Yes! You’ve read correctly! Everyone’s favourite couple, Ken & Barbie, call it quits!
Like you, I was quite confused when I saw the headline of the video roll in yesterday’s class on what unfolded to be a dynamic PR campaign by Greenpeace – the largest non-governmental activist network – to end Mattel’s (the makers of Barbie) use of paper packaging for their toys. The group unleashed what I believe was an A-MAZING PR campaign which, based on the subsequent response by Mattel to stop using packaging from AAP (Asia Pulp and Paper), definitely was a success!
Greenpeace began their campaign by launching an in depth forensic research study into the production and the chain of supply of Mattel in an effort to track down the source of the packaging materials used.
The campaign then begun with a YouTube video of Ken being interviewed on his relationship with Barbie. A lovestruck Ken is disheartened when he learns that his belle, Barbie is “trashing rainforests in Indonesia, including areas that are home to some of the last tiger, orang-utans and elephants, just so she can wrap herself in pretty packaging” (Greenpeace). The video then shows clips of Greenpeace officials hanging huge banners from Mattel’s headquarters in California (I’m a sucker for risks!) which blasted the company for supporting deforestation and destroying the Indonesian rainforest – while telling the world of the big K&B break-up as a result.
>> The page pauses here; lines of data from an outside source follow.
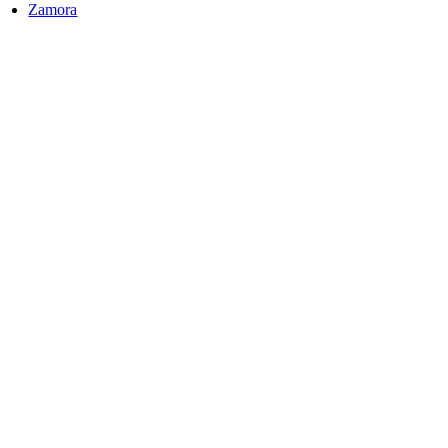
Zamora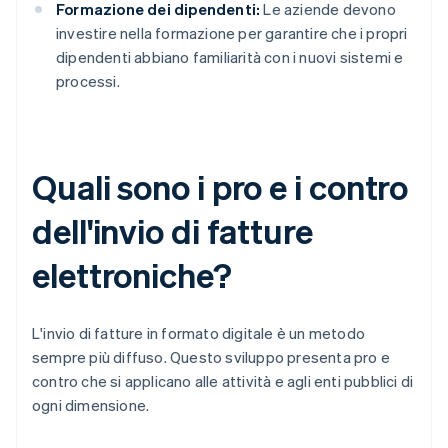
Formazione dei dipendenti:
Le aziende devono
investire nella formazione per garantire che i propri
dipendenti abbiano familiarità con i nuovi sistemi e
processi.
Quali sono i pro e i contro
dell'invio di fatture
elettroniche?
L'invio di fatture in formato digitale è un metodo
sempre più diffuso. Questo sviluppo presenta pro e
contro che si applicano alle attività e agli enti pubblici di
ogni dimensione.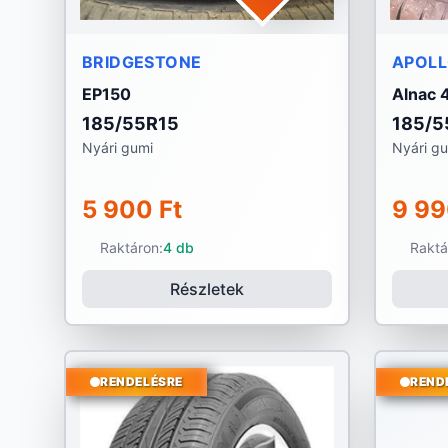
BRIDGESTONE
APOL
EP150
Alnac 
185/55R15
185/5
Nyári gumi
Nyári g
5 900 Ft
9 99
Raktáron:
4 db
Raktá
Részletek
RENDELÉSRE
REND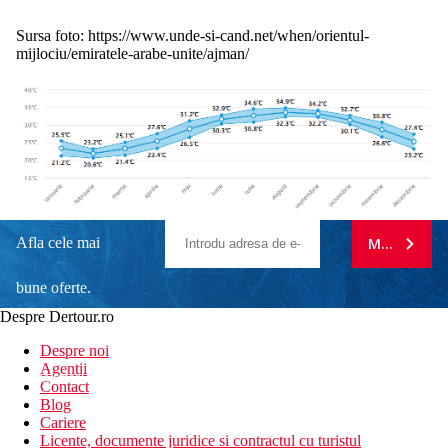
Sursa foto: https://www.unde-si-cand.net/when/orientul-
mijlociu/emiratele-arabe-unite/ajman/
Afla cele mai
MA ABONE
bune oferte.
Despre Dertour.ro
Inscrie-te la
Despre noi
Agentii
newsletter!
Contact
Blog
Cariere
Licente, documente juridice si contractul cu turistul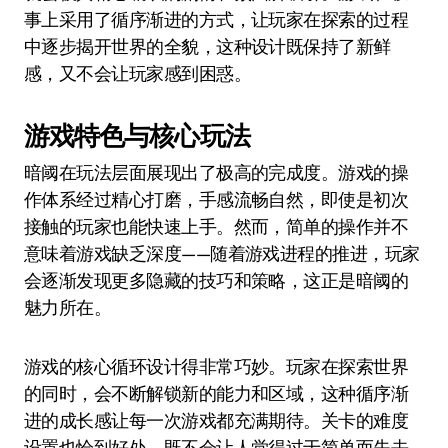
事上采用了循序渐进的方式，让玩家在探索的过程
中逐步揭开世界的全貌，这种设计既保持了新鲜
感，又不会让玩家感到困惑。
游戏特色与核心玩法
暗阈在玩法层面展现出了极高的完成度。游戏的操
作体系经过精心打磨，手感流畅自然，即使是初次
接触的玩家也能快速上手。然而，简单的操作并不
意味着游戏缺乏深度——随着游戏进程的推进，玩家
会逐渐发现更多隐藏的技巧和策略，这正是暗阈的
魅力所在。
游戏的核心循环设计得非常巧妙。玩家在探索世界
的同时，会不断解锁新的能力和区域，这种循序渐
进的成长感让每一次游戏都充满期待。关卡的难度
设置也恰到好处，既不会让人觉得过于简单而失去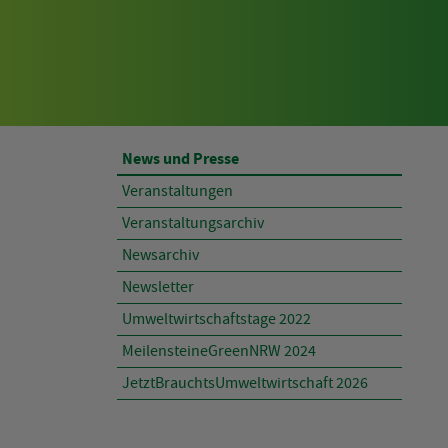
AKTUELLES
News und Presse
Veranstaltungen
Veranstaltungsarchiv
Newsarchiv
Newsletter
Umweltwirtschaftstage 2022
MeilensteineGreenNRW 2024
JetztBrauchtsUmweltwirtschaft 2026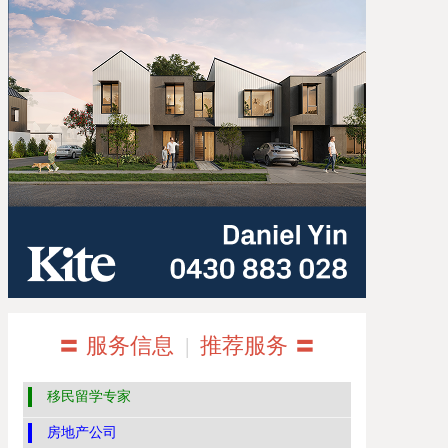
〓 服务信息
|
推荐服务 〓
移民留学专家
房地产公司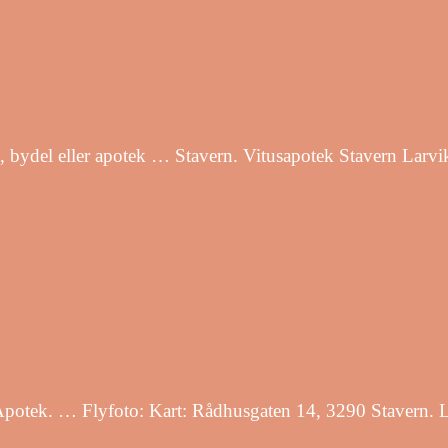
d, bydel eller apotek … Stavern. Vitusapotek Stavern Larv
 Apotek. … Flyfoto: Kart: Rådhusgaten 14, 3290 Stavern. 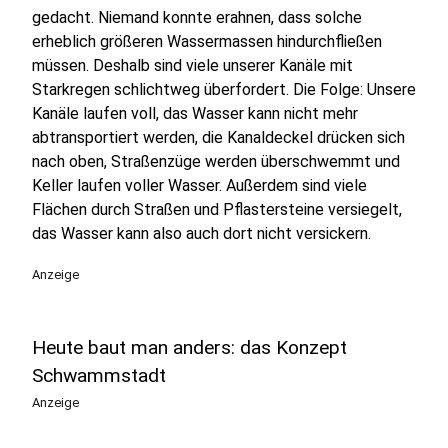
gedacht. Niemand konnte erahnen, dass solche
erheblich größeren Wassermassen hindurchfließen
müssen. Deshalb sind viele unserer Kanäle mit
Starkregen schlichtweg überfordert. Die Folge: Unsere
Kanäle laufen voll, das Wasser kann nicht mehr
abtransportiert werden, die Kanaldeckel drücken sich
nach oben, Straßenzüge werden überschwemmt und
Keller laufen voller Wasser. Außerdem sind viele
Flächen durch Straßen und Pflastersteine versiegelt,
das Wasser kann also auch dort nicht versickern.
Anzeige
Heute baut man anders: das Konzept
Schwammstadt
Anzeige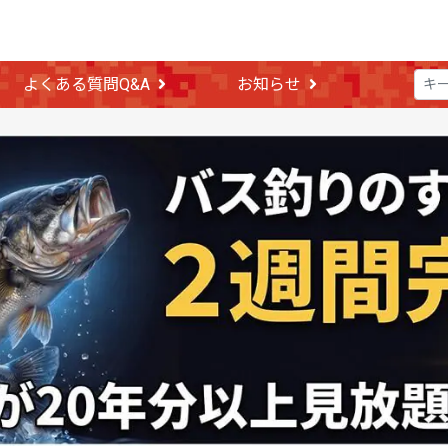
よくある質問Q&A
お知らせ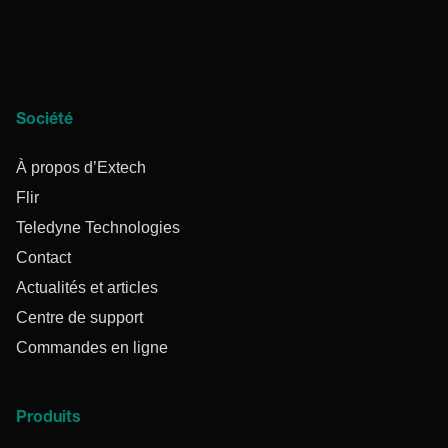
Société
À propos d’Extech
Flir
Teledyne Technologies
Contact
Actualités et articles
Centre de support
Commandes en ligne
Produits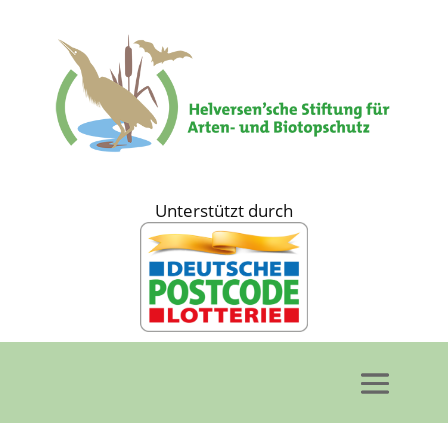
Unterstützt durch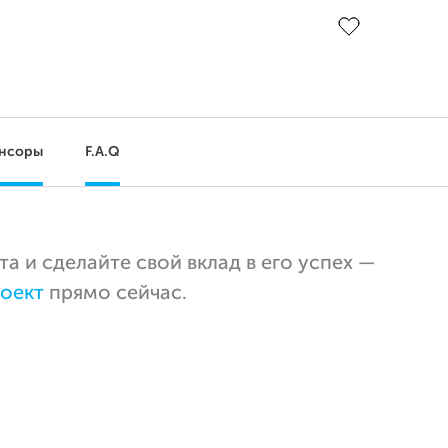
До цели
нсоры
F.A.Q
 и сделайте свой вклад в его успех —
оект
прямо сейчас.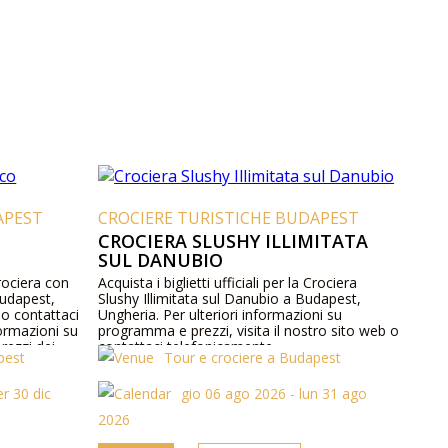
APEST
CROCIERE TURISTICHE BUDAPEST
CROCIERA SLUSHY ILLIMITATA
SUL DANUBIO
 Crociera con
Acquista i biglietti ufficiali per la Crociera
Budapest,
Slushy Illimitata sul Danubio a Budapest,
 o contattaci
Ungheria. Per ulteriori informazioni su
ormazioni su
programma e prezzi, visita il nostro sito web o
rezzi dei
contattaci telefonicamente.
pest
Tour e crociere a Budapest
r 30 dic
gio 06 ago 2026 - lun 31 ago
2026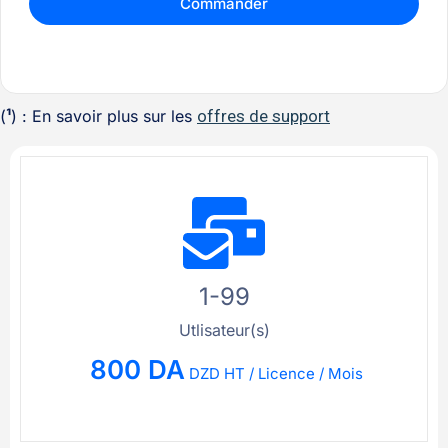
Commander
(
¹
) : En savoir plus sur les
offres de support
1-99
Utlisateur(s)
800 DA
DZD HT / Licence / Mois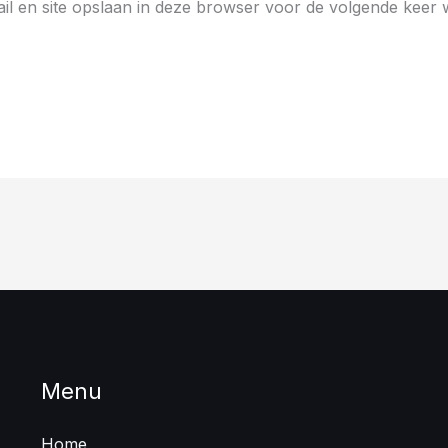
il en site opslaan in deze browser voor de volgende keer
Menu
Home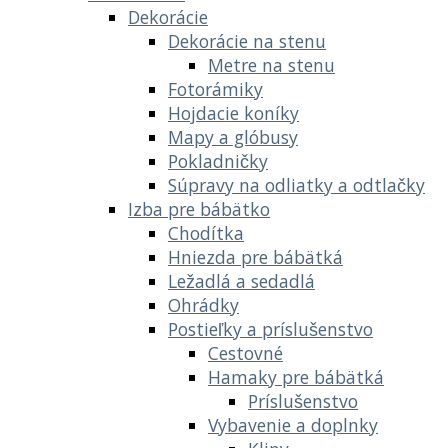
Dekorácie
Dekorácie na stenu
Metre na stenu
Fotorámiky
Hojdacie koníky
Mapy a glóbusy
Pokladničky
Súpravy na odliatky a odtlačky
Izba pre bábätko
Chodítka
Hniezda pre bábätká
Ležadlá a sedadlá
Ohrádky
Postieľky a príslušenstvo
Cestovné
Hamaky pre bábätká
Príslušenstvo
Vybavenie a doplnky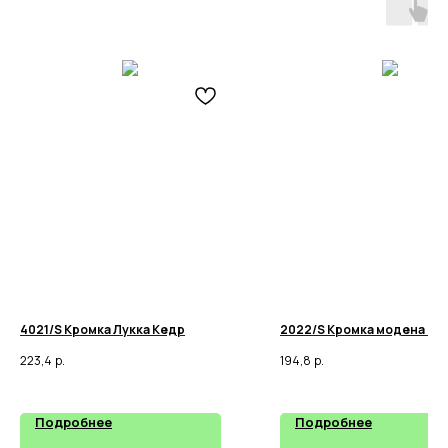
4021/S Кромка Лукка Кедр
2022/S Кромка модена Кед
223,4
р.
194,8
р.
Подробнее
Подробнее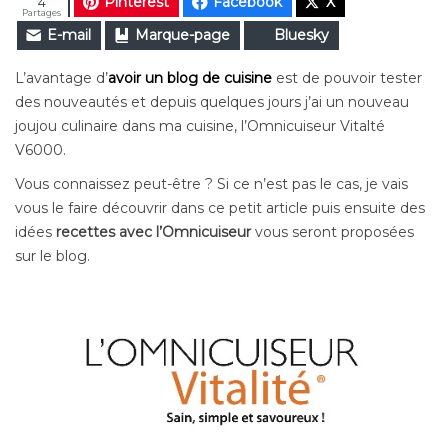
Pinterest
Facebook
X
4
Partages
E-mail
Marque-page
Bluesky
L’avantage d’
avoir un blog de cuisine
est de pouvoir tester
des nouveautés et depuis quelques jours j’ai un nouveau
joujou culinaire dans ma cuisine, l’Omnicuiseur Vitalté
V6000.
Vous connaissez peut-être ? Si ce n’est pas le cas, je vais
vous le faire découvrir dans ce petit article puis ensuite des
idées
recettes avec l’Omnicuiseur
vous seront proposées
sur le blog.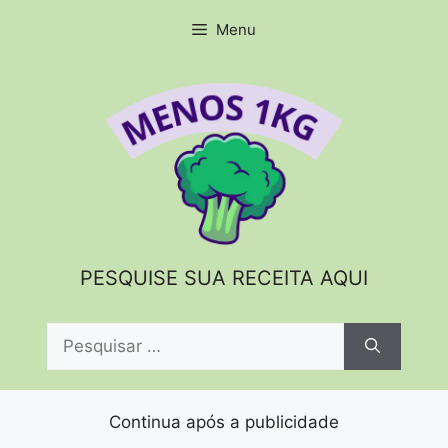
Pular
Menu
para
o
conteúdo
PESQUISE SUA RECEITA AQUI
Pesquisar
por:
Continua após a publicidade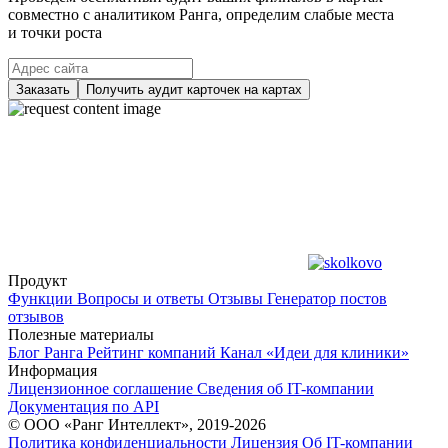
совместно с аналитиком Ранга, определим слабые места
и точки роста
Заказать
Получить аудит карточек на картах
Продукт
Функции
Вопросы и ответы
Отзывы
Генератор постов
отзывов
Полезные материалы
Блог Ранга
Рейтинг компаний
Канал «Идеи для клиники»
Информация
Лицензионное соглашение
Сведения об IT-компании
Документация по API
© ООО «Ранг Интеллект», 2019-2026
Политика конфиденциальности
Лицензия
Об IT-компании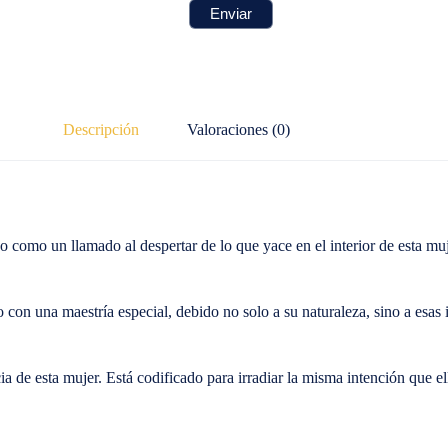
Descripción
Valoraciones (0)
o como un llamado al despertar de lo que yace en el interior de esta muj
 con una maestría especial, debido no solo a su naturaleza, sino a esas 
ncia de esta mujer. Está codificado para irradiar la misma intención que 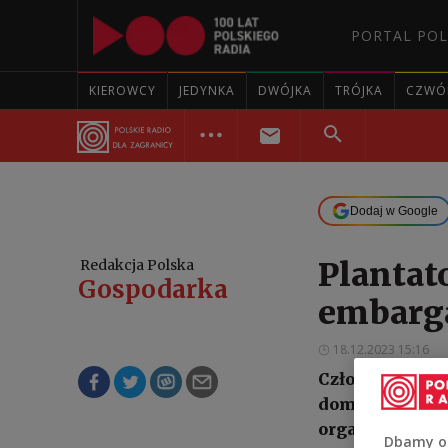
PORTAL POL
KIEROWCY
JEDYNKA
DWÓJKA
TRÓJKA
CZWÓ
Dodaj w Google
Plantat
Redakcja Polska
Gospodarka
embarga
18.12.2023 15:16
Członkowie Kr
domagają się n
organizacji ws
Dbamy o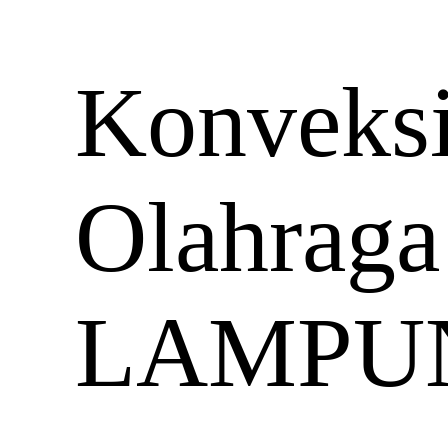
Konveksi
Olahrag
LAMPU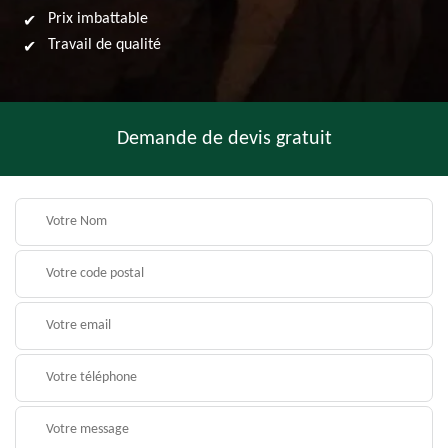
Prix imbattable
Travail de qualité
Demande de devis gratuit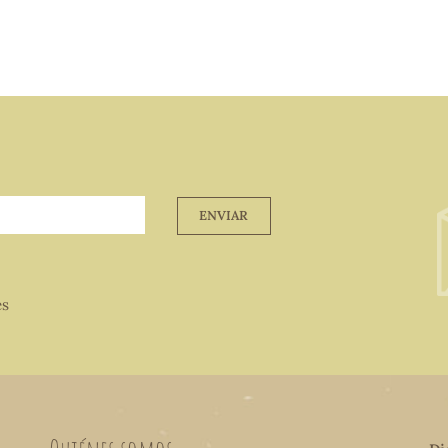
ENVIAR
es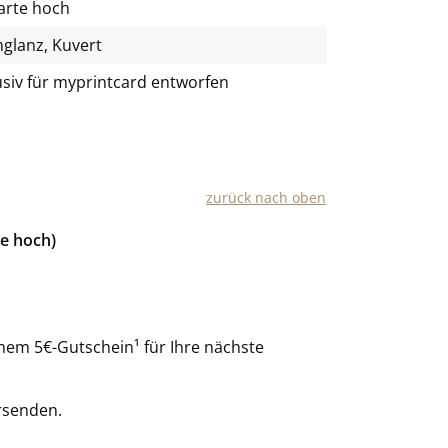
arte hoch
glanz, Kuvert
usiv für
myprintcard
entworfen
zurück nach oben
te hoch)
nem 5€-Gutschein¹ für Ihre nächste
rsenden.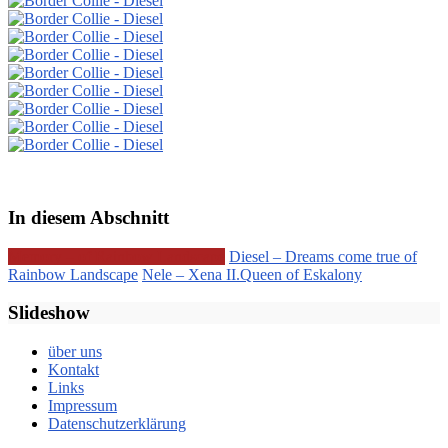
In diesem Abschnitt
Memory – of Rainbow Landscape
Diesel – Dreams come true of
Rainbow Landscape
Nele – Xena II.Queen of Eskalony
Slideshow
über uns
Kontakt
Links
Impressum
Datenschutzerklärung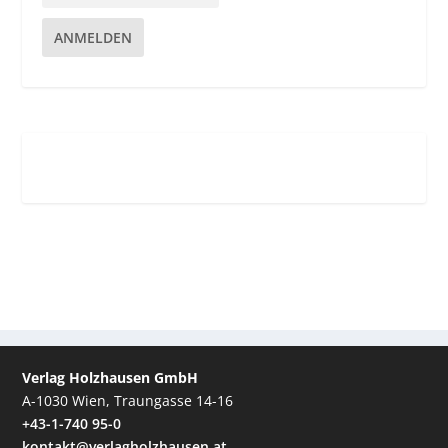
ANMELDEN
Verlag Holzhausen GmbH
A-1030 Wien, Traungasse 14-16
+43-1-740 95-0
kontakt@verlagholzhausen.at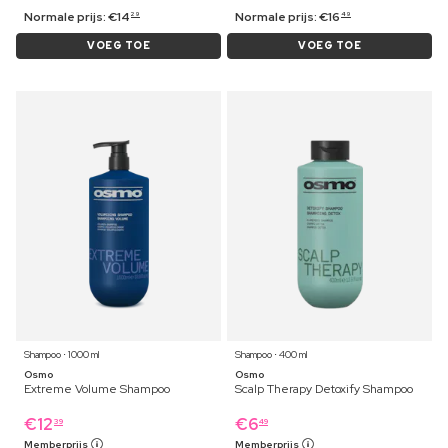
Normale prijs:
€
14
Normale prijs:
€
16
29
49
VOEG TOE
VOEG TOE
Shampoo ⋅ 1000 ml
Shampoo ⋅ 400 ml
Osmo
Osmo
Extreme Volume Shampoo
Scalp Therapy Detoxify Shampoo
€
12
€
6
39
49
Memberprijs
Memberprijs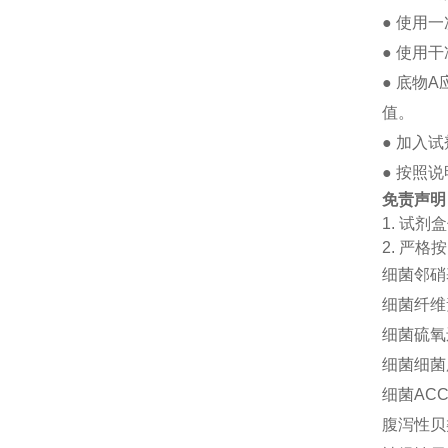
●
使用一
●
使用干
●
底物
A
值。
●
加入试
●
按照说
免责声明
1.
试剂盒
2.
严格按
细菌邻硝基
细菌纤维素
细菌硫氧还原
细菌细菌脂
细菌ACC
腹泻性贝类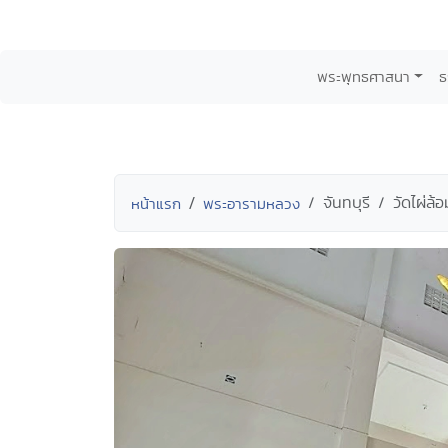
พระพุทธศาสนา
ธ
จันทบุรี
วัดไผ่ล้อ
หน้าแรก
พระอารามหลวง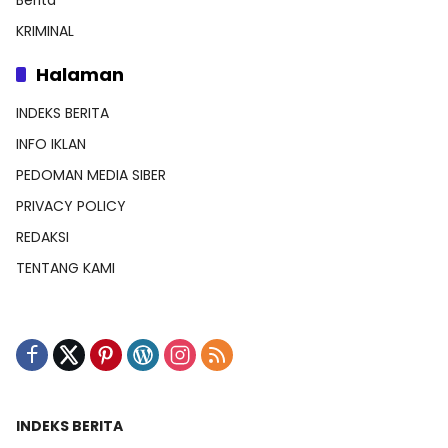
Berita
KRIMINAL
Halaman
INDEKS BERITA
INFO IKLAN
PEDOMAN MEDIA SIBER
PRIVACY POLICY
REDAKSI
TENTANG KAMI
INDEKS BERITA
Greenpeace has reported that Mattel has now stamped a statement on its new packaging proclaiming their disassociation with companies who support deforestation. The toy company has also implemented a policy which urges its “suppliers to avoid wood fiber from controversial sources, including companies “that are known to be involved in deforestation”.”
After browsing Greenpeace’s website, it appears that the company is no stranger to gripping PR campaigns, having released a 2010 campaign targeted at Nestlé’s chocolate bar, Kit Kat, for their use of palm oil from Indonesian rainforests. The video featured an office worker inadvertently biting into an Orang-utan finger instead of a Kit Kat bar (Quite repulsive! But certainly effective!). The video was named the 2010 “Best Viral Video” at the Viral Video Awards, Berlin International Short Film Festival.